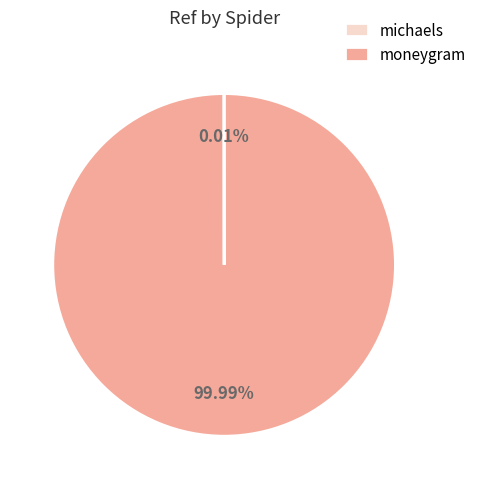

Which slice is the largest?

moneygram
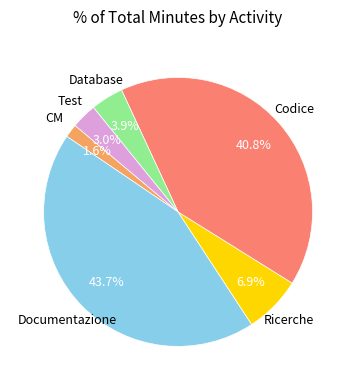

Is there any slice that represents more than half of the pie?

No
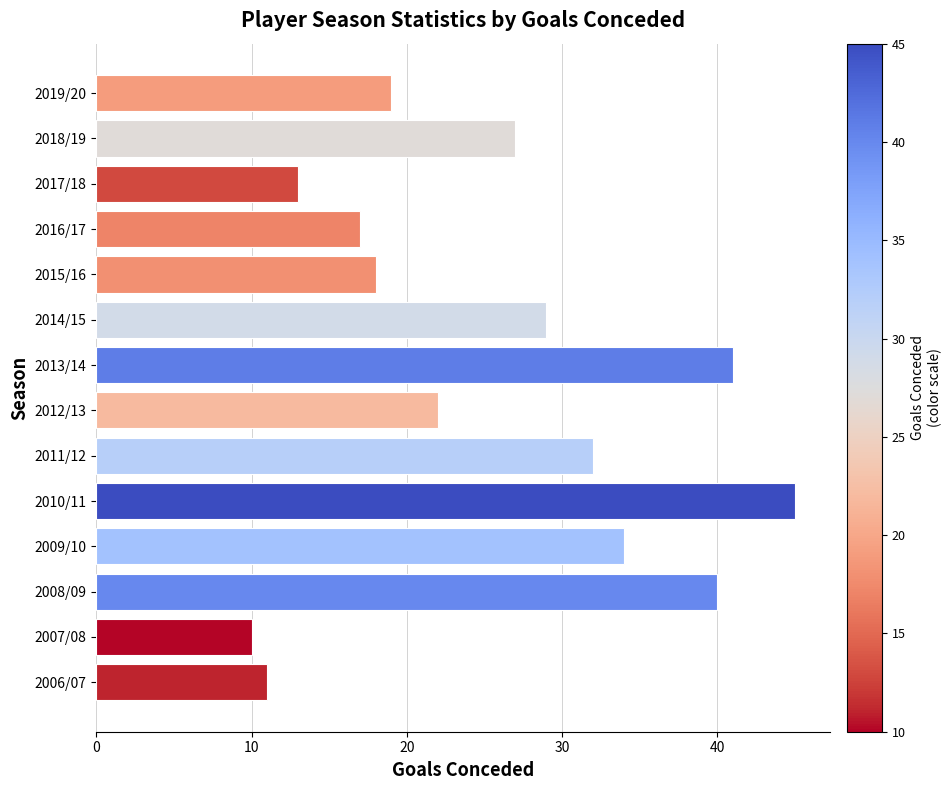

Approximately how many times larger is the value at 2013/14 compared to 2014/15?

1.4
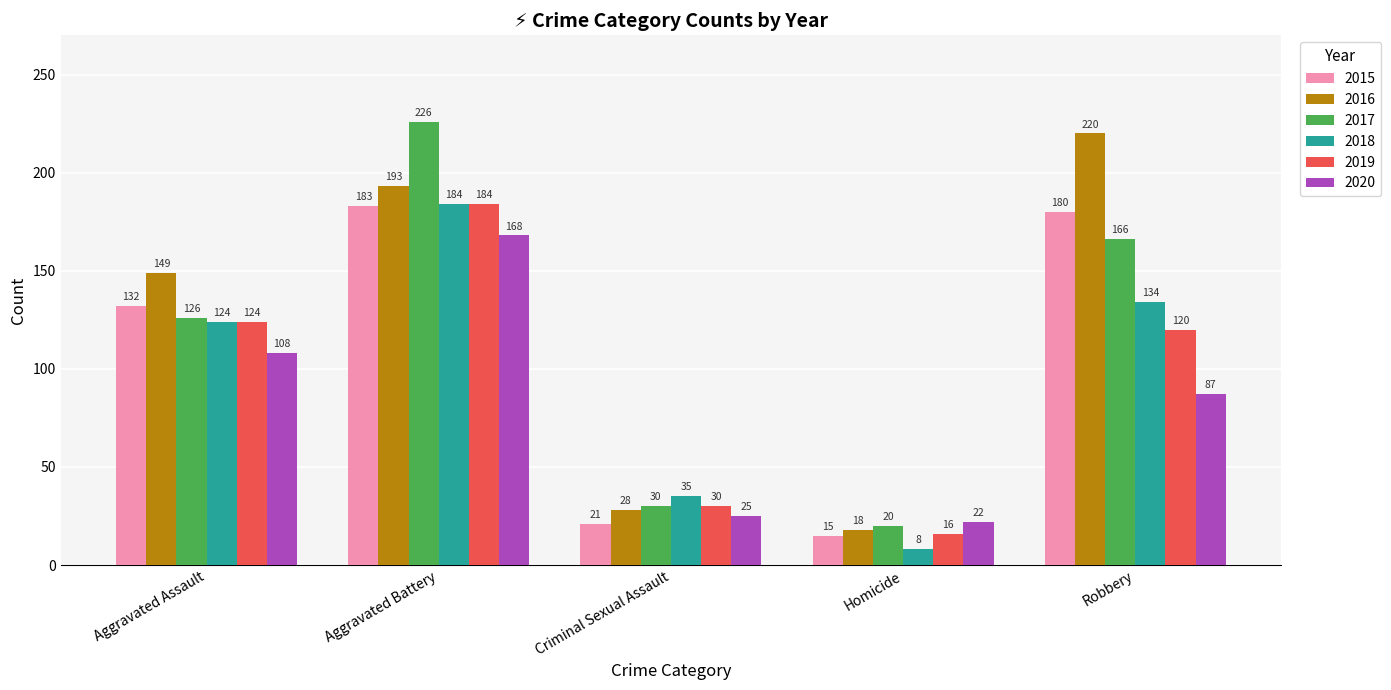

What is the value of the 2017 bar at the 2nd from the left?

226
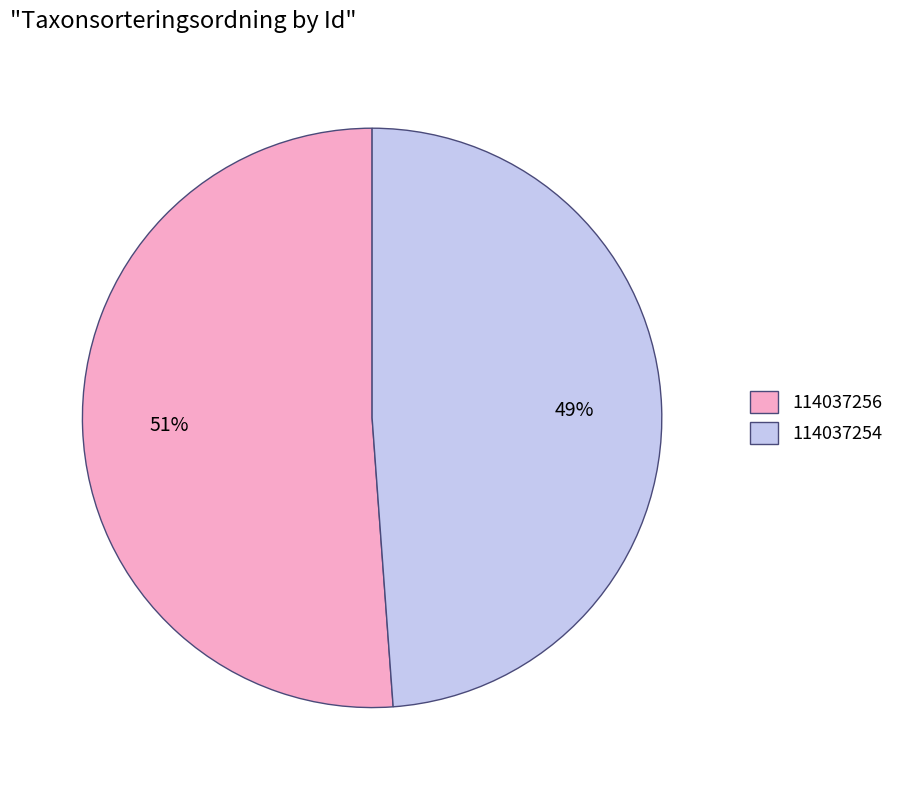

How many slices are in this pie chart?

2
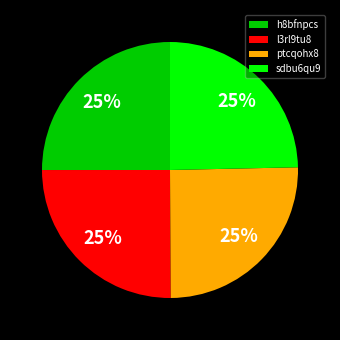

To the nearest percent, what percentage of the pie is ptcqohx8?

25%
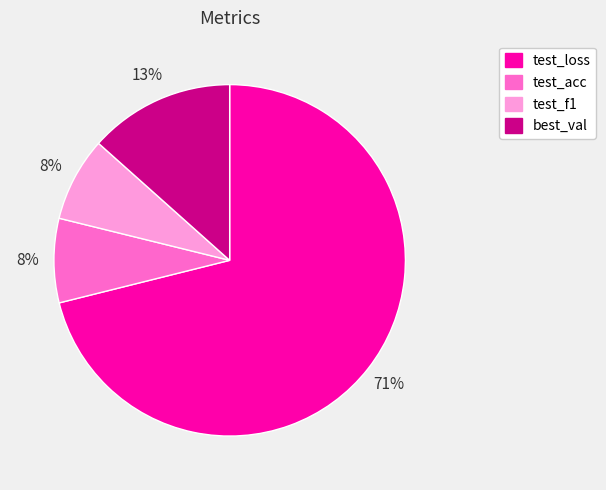

To the nearest percent, what portion does test_acc represent?

8%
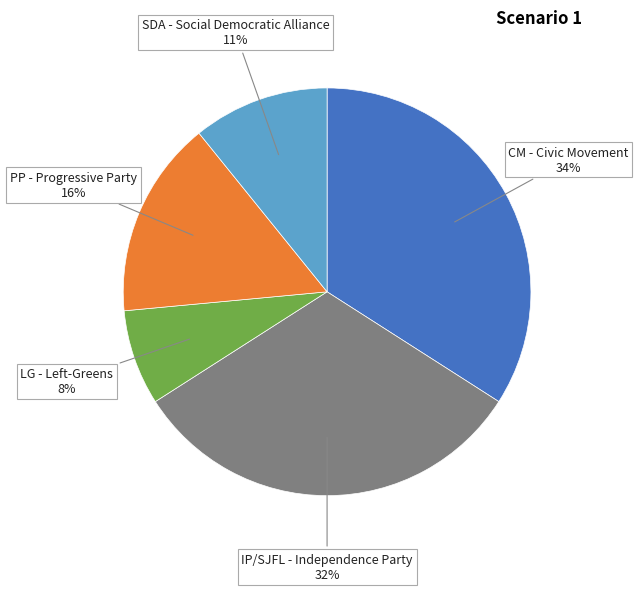

Count the number of slices in the pie.

5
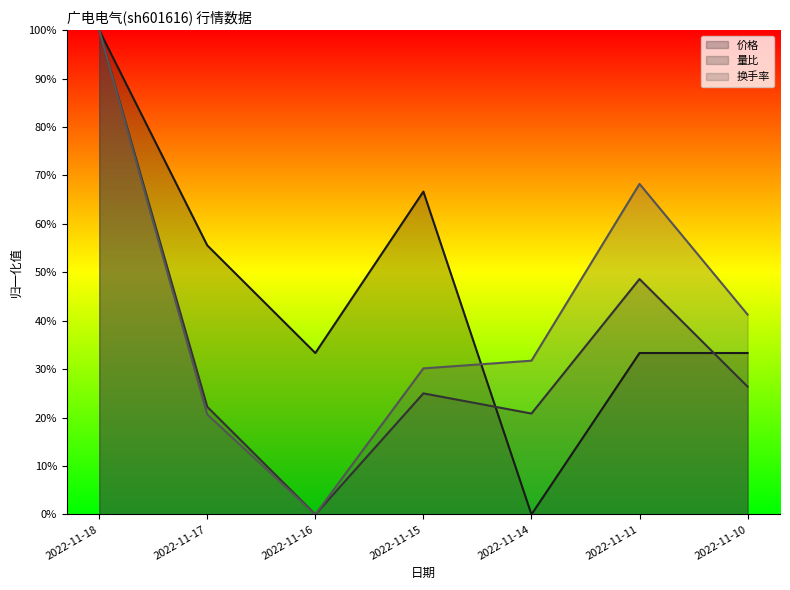

Is the value of 价格 at 2022-11-15 greater than the value of 成交额(万元) at 2022-11-16?

Yes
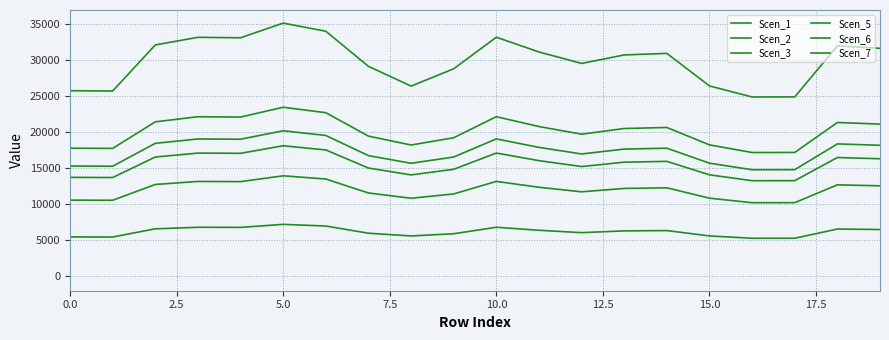

What is the average value of the Scen_3 series?

15588.2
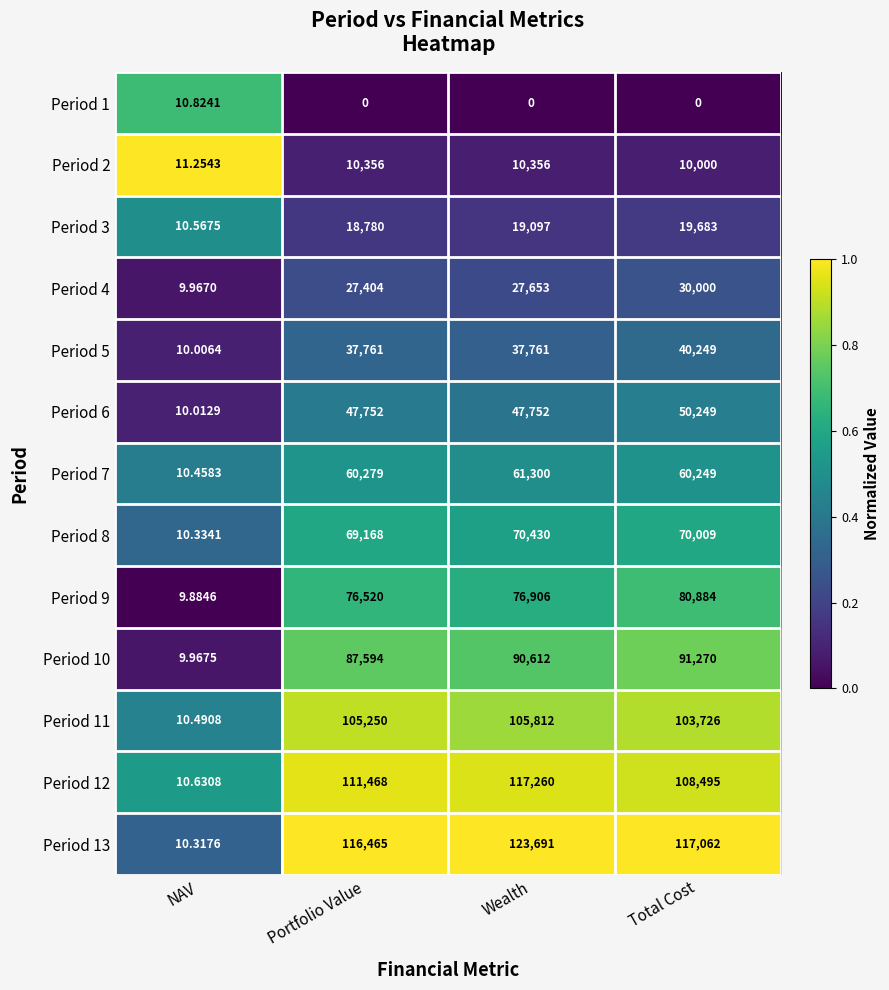

Which series changed the most between NAV and Wealth?

Period 13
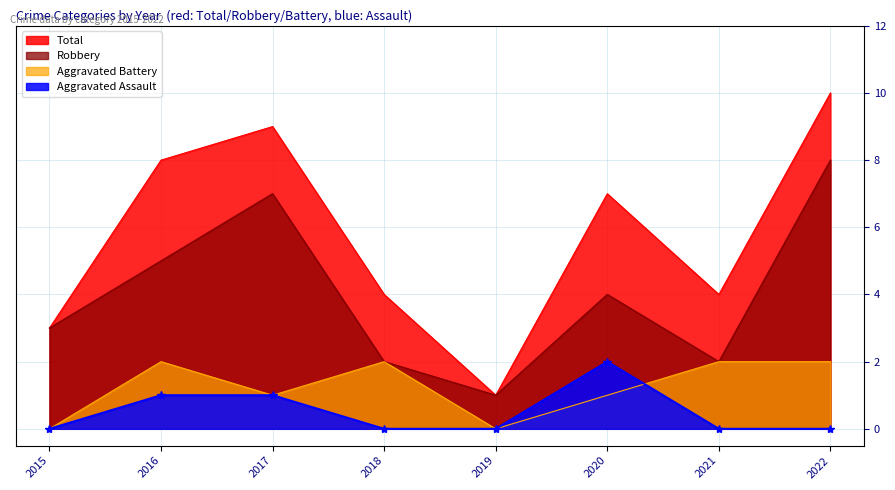

True or false: Aggravated Assault has more than 0 points higher than both neighbors.

True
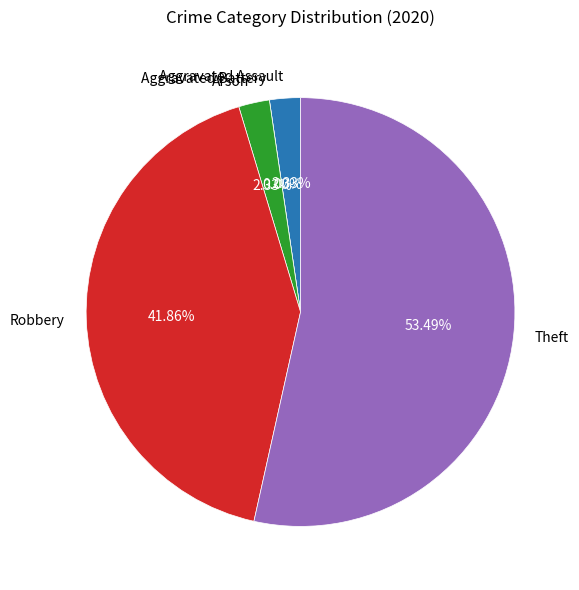

What is the change in value from Aggravated Assault to Robbery?

+17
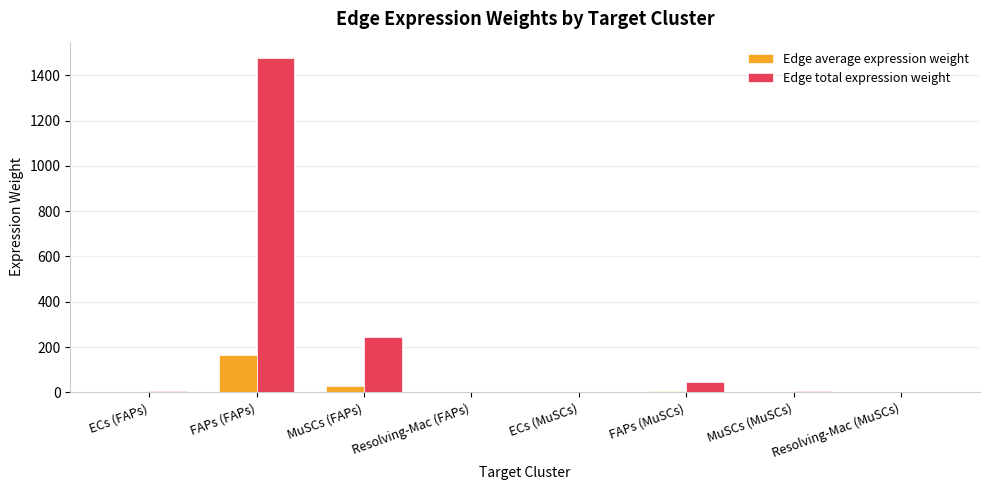

Which series has the largest total across all categories?

Edge total expression weight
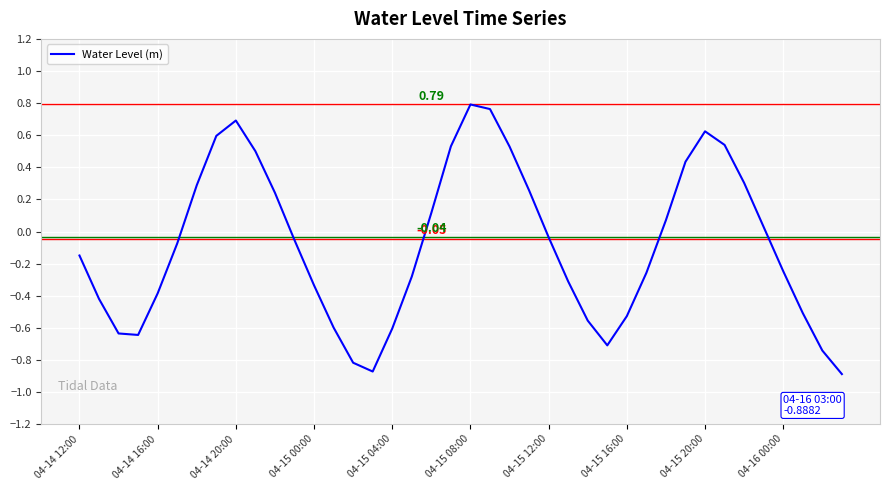

How many negative values are there?

23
· · · ·
WORK TO COMPLETE: Rewrite the data above as a Markdown table with two columns, Row and Line, giving each non-blank line its own numbered row. Leave out blank lines and the picture lines.

RESPONSE TO THE EXERCISE:
| Row | Line |
|---|---|
| 1 | Which slice is the largest? |
| 2 | moneygram |
| 3 | Is there any slice that represents more than half of the pie? |
| 4 | No |
| 5 | Approximately how many times larger is the value at 2013/14 compared to 2014/15? |
| 6 | 1.4 |
| 7 | What is the value of the 2017 bar at the 2nd from the left? |
| 8 | 226 |
| 9 | How many slices are in this pie chart? |
| 10 | 2 |
| 11 | To the nearest percent, what percentage of the pie is ptcqohx8? |
| 12 | 25% |
| 13 | To the nearest percent, what portion does test_acc represent? |
| 14 | 8% |
| 15 | Count the number of slices in the pie. |
| 16 | 5 |
| 17 | Is the value of 价格 at 2022-11-15 greater than the value of 成交额(万元) at 2022-11-16? |
| 18 | Yes |
| 19 | What is the average value of the Scen_3 series? |
| 20 | 15588.2 |
| 21 | Which series changed the most between NAV and Wealth? |
| 22 | Period 13 |
| 23 | True or false: Aggravated Assault has more than 0 points higher than both neighbors. |
| 24 | True |
| 25 | What is the change in value from Aggravated Assault to Robbery? |
| 26 | +17 |
| 27 | Which series has the largest total across all categories? |
| 28 | Edge total expression weight |
| 29 | How many negative values are there? |
| 30 | 23 |